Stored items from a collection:
━━━━━━━━━━━━━━━━━━━━━━━━━━━━━━
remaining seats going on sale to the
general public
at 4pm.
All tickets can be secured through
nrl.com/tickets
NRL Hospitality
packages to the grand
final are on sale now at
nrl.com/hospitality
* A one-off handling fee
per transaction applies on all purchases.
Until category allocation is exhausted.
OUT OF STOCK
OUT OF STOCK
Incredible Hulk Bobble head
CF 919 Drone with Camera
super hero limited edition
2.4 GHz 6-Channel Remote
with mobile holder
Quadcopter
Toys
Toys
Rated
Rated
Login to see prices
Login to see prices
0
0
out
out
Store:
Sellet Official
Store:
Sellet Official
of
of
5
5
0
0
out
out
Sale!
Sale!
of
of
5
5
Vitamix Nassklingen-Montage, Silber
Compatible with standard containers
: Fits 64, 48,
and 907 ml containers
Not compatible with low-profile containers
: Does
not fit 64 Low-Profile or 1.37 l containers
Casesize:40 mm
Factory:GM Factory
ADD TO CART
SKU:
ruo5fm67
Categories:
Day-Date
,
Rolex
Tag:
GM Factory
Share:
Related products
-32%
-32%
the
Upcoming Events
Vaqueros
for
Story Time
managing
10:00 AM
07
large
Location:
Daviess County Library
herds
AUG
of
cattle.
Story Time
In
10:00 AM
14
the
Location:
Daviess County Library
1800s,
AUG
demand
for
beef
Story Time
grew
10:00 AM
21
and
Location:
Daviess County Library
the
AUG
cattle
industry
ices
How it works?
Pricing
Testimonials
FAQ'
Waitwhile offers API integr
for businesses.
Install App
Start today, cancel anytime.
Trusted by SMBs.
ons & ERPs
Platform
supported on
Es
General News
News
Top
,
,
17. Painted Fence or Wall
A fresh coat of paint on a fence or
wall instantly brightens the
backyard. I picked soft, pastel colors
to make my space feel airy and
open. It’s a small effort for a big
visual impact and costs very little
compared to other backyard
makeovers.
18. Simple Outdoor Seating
━━━━━━━━━━━━━━━━━━━━━━━━━━━━━━
# WHAT IS REQUIRED:
Set the data above down again in full, exactly as it reads.

# WRITTEN RESPONSE:
remaining seats going on sale to the
general public
at 4pm.
All tickets can be secured through
nrl.com/tickets
NRL Hospitality
packages to the grand
final are on sale now at
nrl.com/hospitality
* A one-off handling fee
per transaction applies on all purchases.
Until category allocation is exhausted.
OUT OF STOCK
OUT OF STOCK
Incredible Hulk Bobble head
CF 919 Drone with Camera
super hero limited edition
2.4 GHz 6-Channel Remote
with mobile holder
Quadcopter
Toys
Toys
Rated
Rated
Login to see prices
Login to see prices
0
0
out
out
Store:
Sellet Official
Store:
Sellet Official
of
of
5
5
0
0
out
out
Sale!
Sale!
of
of
5
5
Vitamix Nassklingen-Montage, Silber
Compatible with standard containers
: Fits 64, 48,
and 907 ml containers
Not compatible with low-profile containers
: Does
not fit 64 Low-Profile or 1.37 l containers
Casesize:40 mm
Factory:GM Factory
ADD TO CART
SKU:
ruo5fm67
Categories:
Day-Date
,
Rolex
Tag:
GM Factory
Share:
Related products
-32%
-32%
the
Upcoming Events
Vaqueros
for
Story Time
managing
10:00 AM
07
large
Location:
Daviess County Library
herds
AUG
of
cattle.
Story Time
In
10:00 AM
14
the
Location:
Daviess County Library
1800s,
AUG
demand
for
beef
Story Time
grew
10:00 AM
21
and
Location:
Daviess County Library
the
AUG
cattle
industry
ices
How it works?
Pricing
Testimonials
FAQ'
Waitwhile offers API integr
for businesses.
Install App
Start today, cancel anytime.
Trusted by SMBs.
ons & ERPs
Platform
supported on
Es
General News
News
Top
,
,
17. Painted Fence or Wall
A fresh coat of paint on a fence or
wall instantly brightens the
backyard. I picked soft, pastel colors
to make my space feel airy and
open. It’s a small effort for a big
visual impact and costs very little
compared to other backyard
makeovers.
18. Simple Outdoor Seating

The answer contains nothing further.